51. The Second Summer of Sisterhood by Ann Brashares
Obviously, the second book in the Traveling Pants series. In spite of the fact that these were rereads, I have to admit to shedding a few tears during each book. Blame it on my out-of-control pregnancy emotions. ;)
52. The Power of Six by Pittacus Lore (James Frey and Jobie Hughes)
The second book in the Lorien Legacies series (and I've read that the series will eventually have either 3 or 6 books). Ben read these too and couldn't put them down.
53. Girls in Pants: The Third Summer of Sisterhood by Ann Brashares
Clearly, the third book in the Traveling Pants series. This leaves me with only one more reread to go before I can enjoy Sisterhood Everlasting. I hope it lives up to my expectations!
So there you have it. In 2011, I read 53 books (not including textbooks) and published one. Not too shabby!
So what's next? What will I read in 2012? I'm again aiming for a book a week (or the equivalent thereof), which I fear may be harder this year with taking classes that don't require fiction reading and, oh yeah, a new baby on the way. But I'm determined! Now that I've succombed to the reading fever, I don't think I can go back.

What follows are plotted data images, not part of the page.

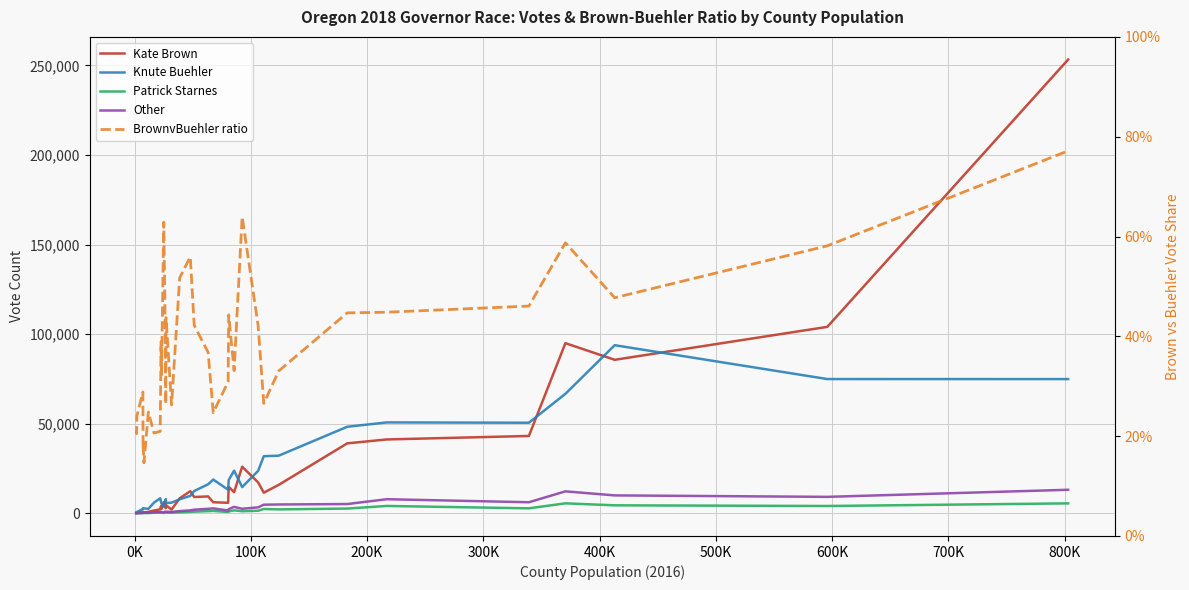

What is the greatest value displayed?

253202.0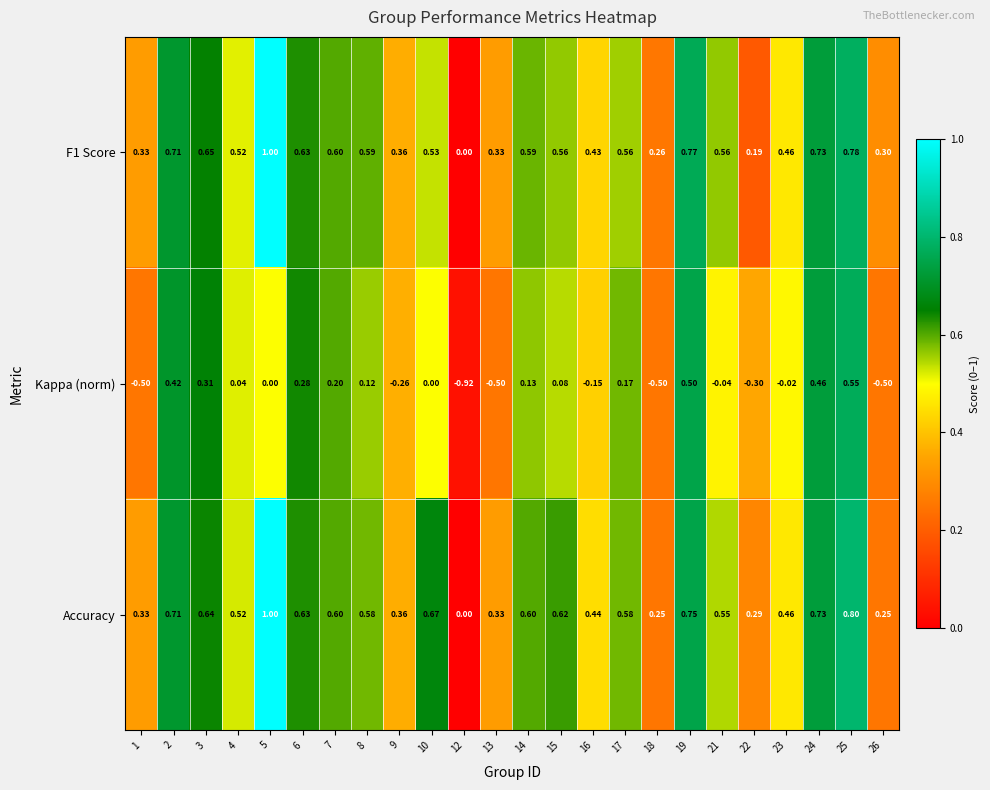

Which series has the largest range (max minus min)?

Kappa (norm)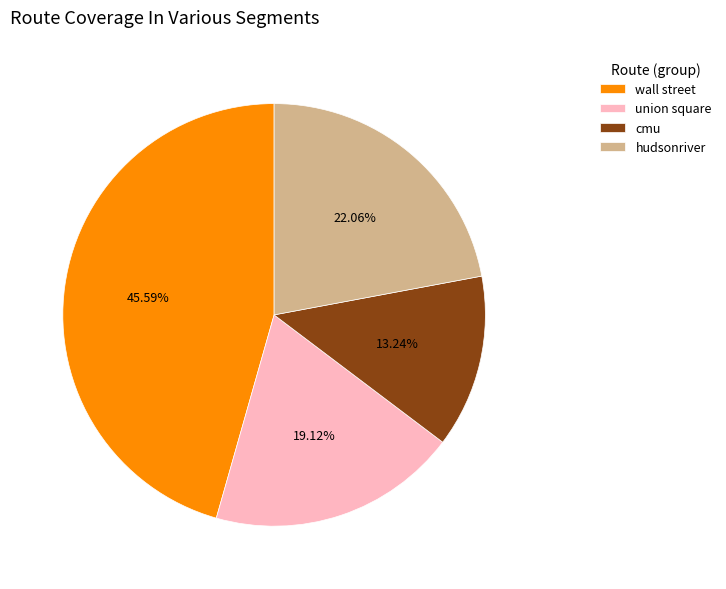

Which slice is the smallest?

cmu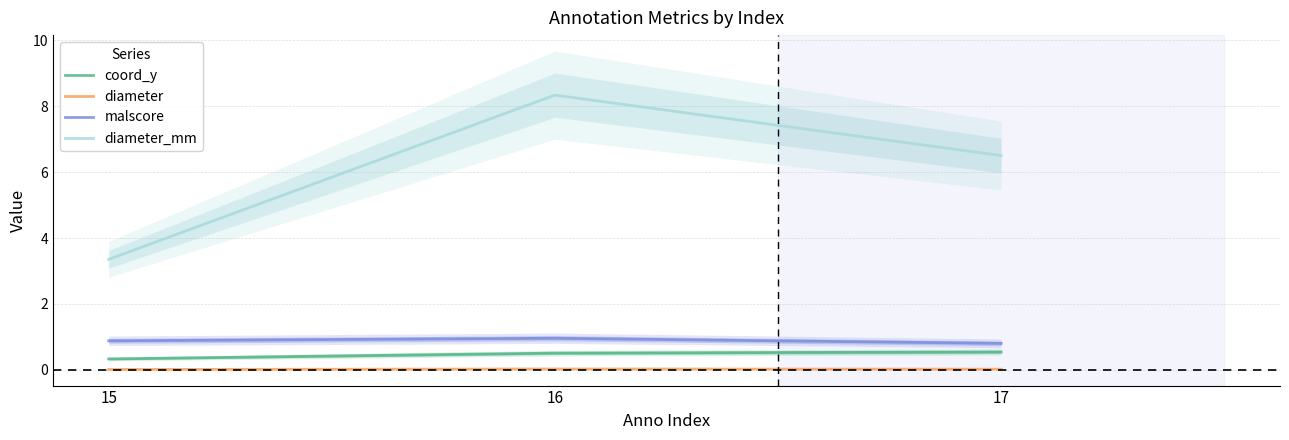

What is the highest value of the coord_y series?

0.5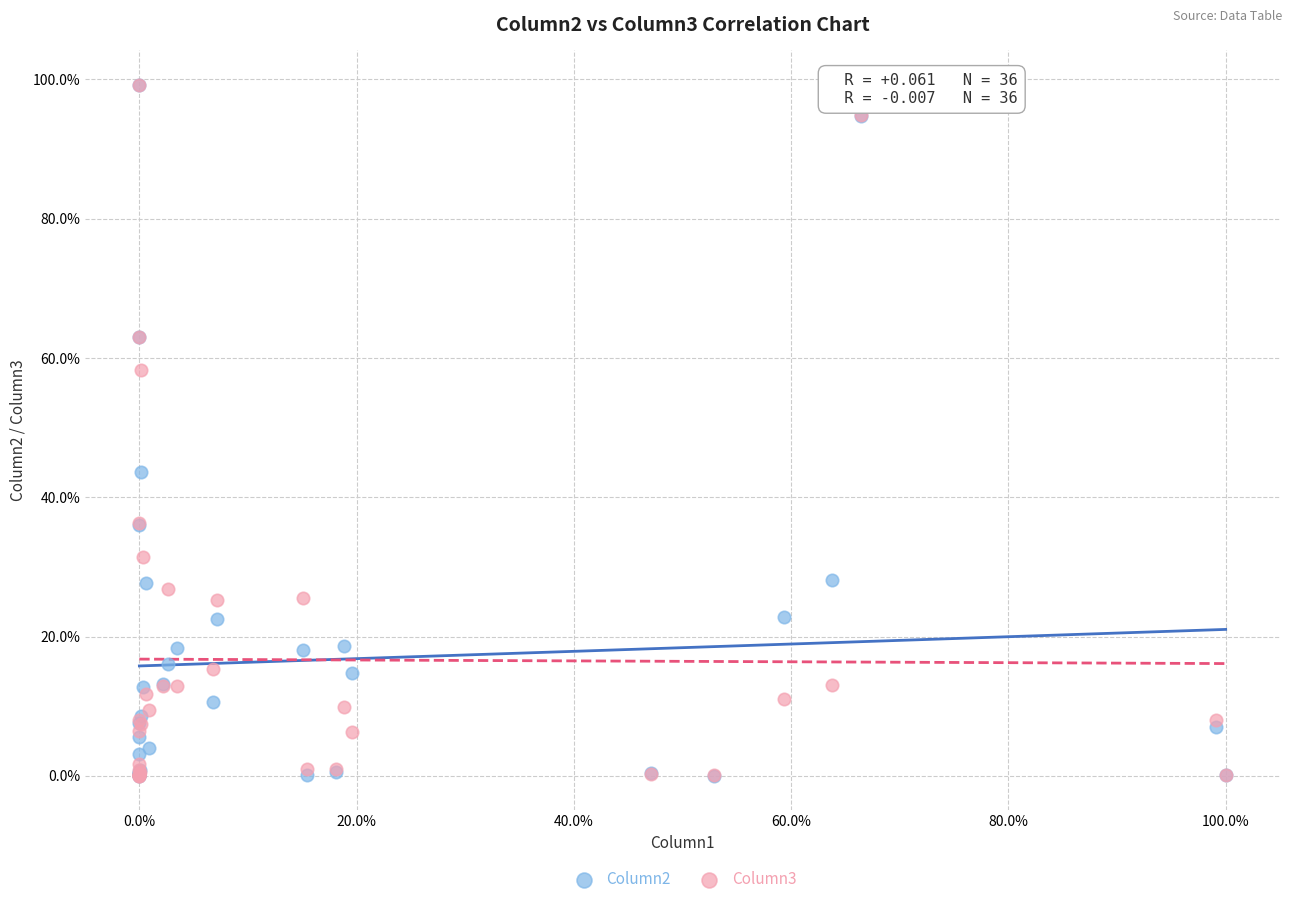

Which series has the widest spread of Y values?

Column2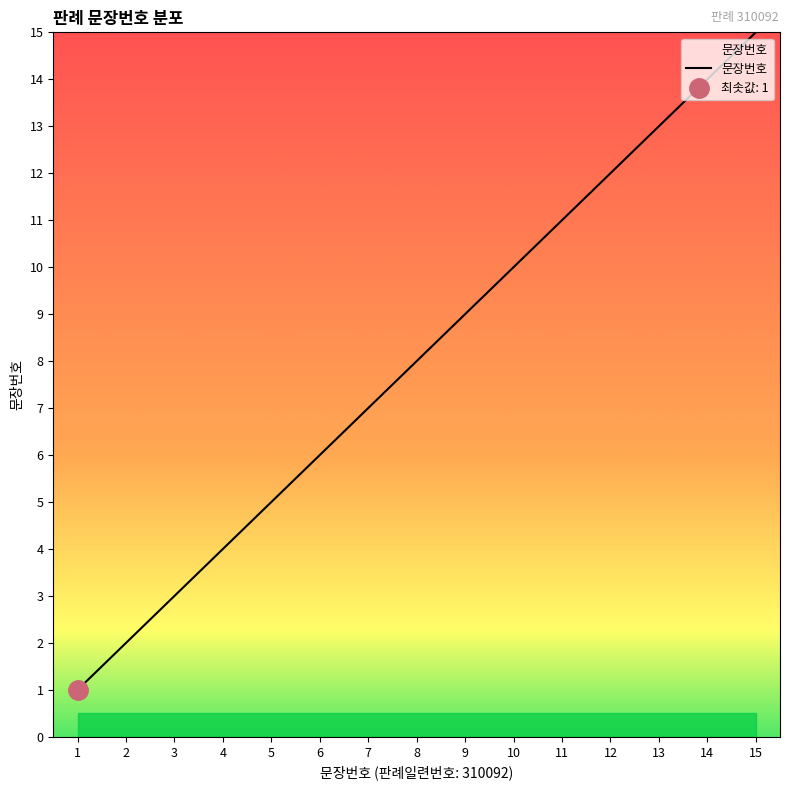

Reading right to left, extract all data points from this chart.

15	14	13	12	11	10	9	8	7	6	5	4	3	2	1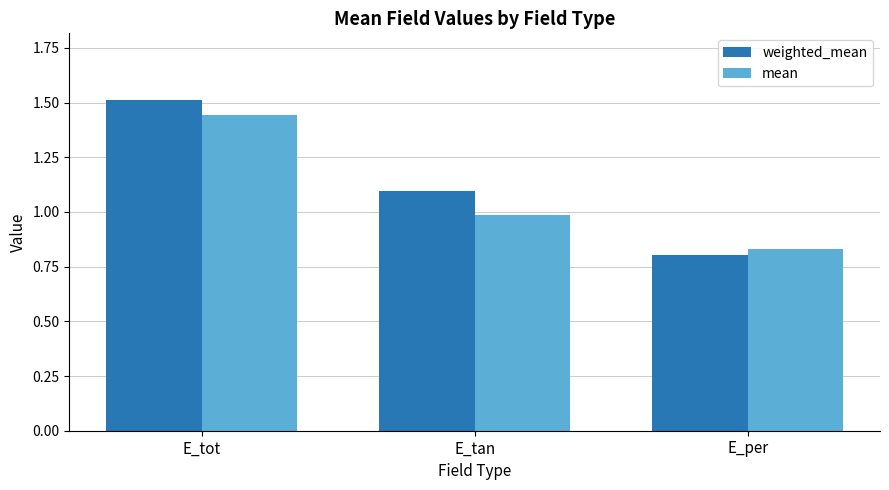

List the series in order of their overall mean, lowest first.

mean, weighted_mean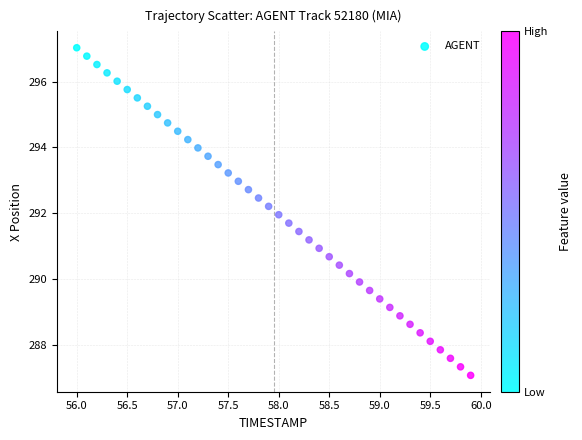

What is the range of X values (max minus min)?

3.9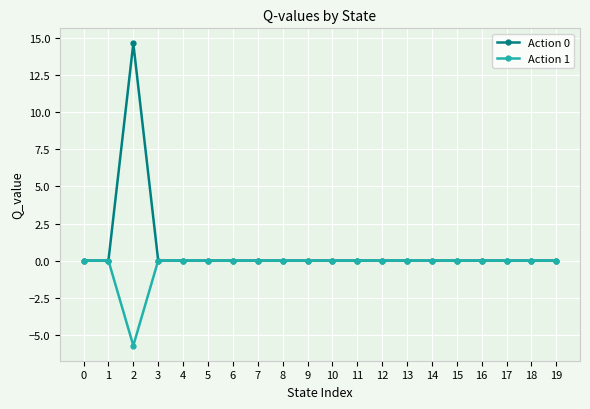

Reading left to right, what are all the values shown in this chart?

Action 0: 0.0	0.0	14.7	0.0	0.0	0.0	0.0	0.0	0.0	0.0	0.0	0.0	0.0	0.0	0.0	0.0	0.0	0.0	0.0	0.0
Action 1: 0.0	0.0	-5.7	0.0	0.0	0.0	0.0	0.0	0.0	0.0	0.0	0.0	0.0	0.0	0.0	0.0	0.0	0.0	0.0	0.0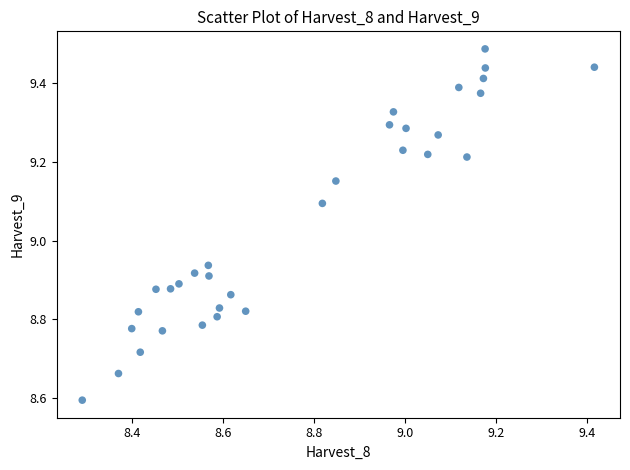

What is the range of X values (max minus min)?

1.1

To finish up my aforementioned series, there will be a couple of Ann Brashares books. I've already started Delirium by Lauren Oliver, so it will probably be my first book of the year. I'm also planning on doing the Girl with the Dragon Tattoo trilogy by Stieg Larson (my dad and stepmom got me the first one for Christmas). Sitting on my bookshelf right now are library copies of Pregnant Pause by Han Nolan, The Murder of Bindy Mackenzie by Jaclyn Moriarty, and The Knife of Never Letting Go by Patrick Ness... and I have a real policy against returning library books without reading them. I've also felt some old favorites calling to me over the past few months, so I may revist the fantasy worlds of Terry Brooks and Raymond Feist. While I love YA fiction (and definitely do need to be familiar with it if I want to get a job in that field), I'm also hoping to read a few more "grown-up" books this year, as well as delving back into some of my favorite Christian authors. So I've definitely got a full plate (or bookshelf, as the case may be).
I have no current plans of writing another book this year (unless my dad and Cal come up with another project for me!), although I would like to do that eventually. Working on the book really reminded me of how much I love writing, and how little opportunity I've had to do it for pleasure in my adult life. So now that the God Can! project is done, and we have semi-reliable internet here at the house, I'm planning on a return to blogging this year.... although hopefully not posts as long as this one because, phew, it has taken me a really long time to write!
So, friends, I wish you all happy reading and happy writing in 2012!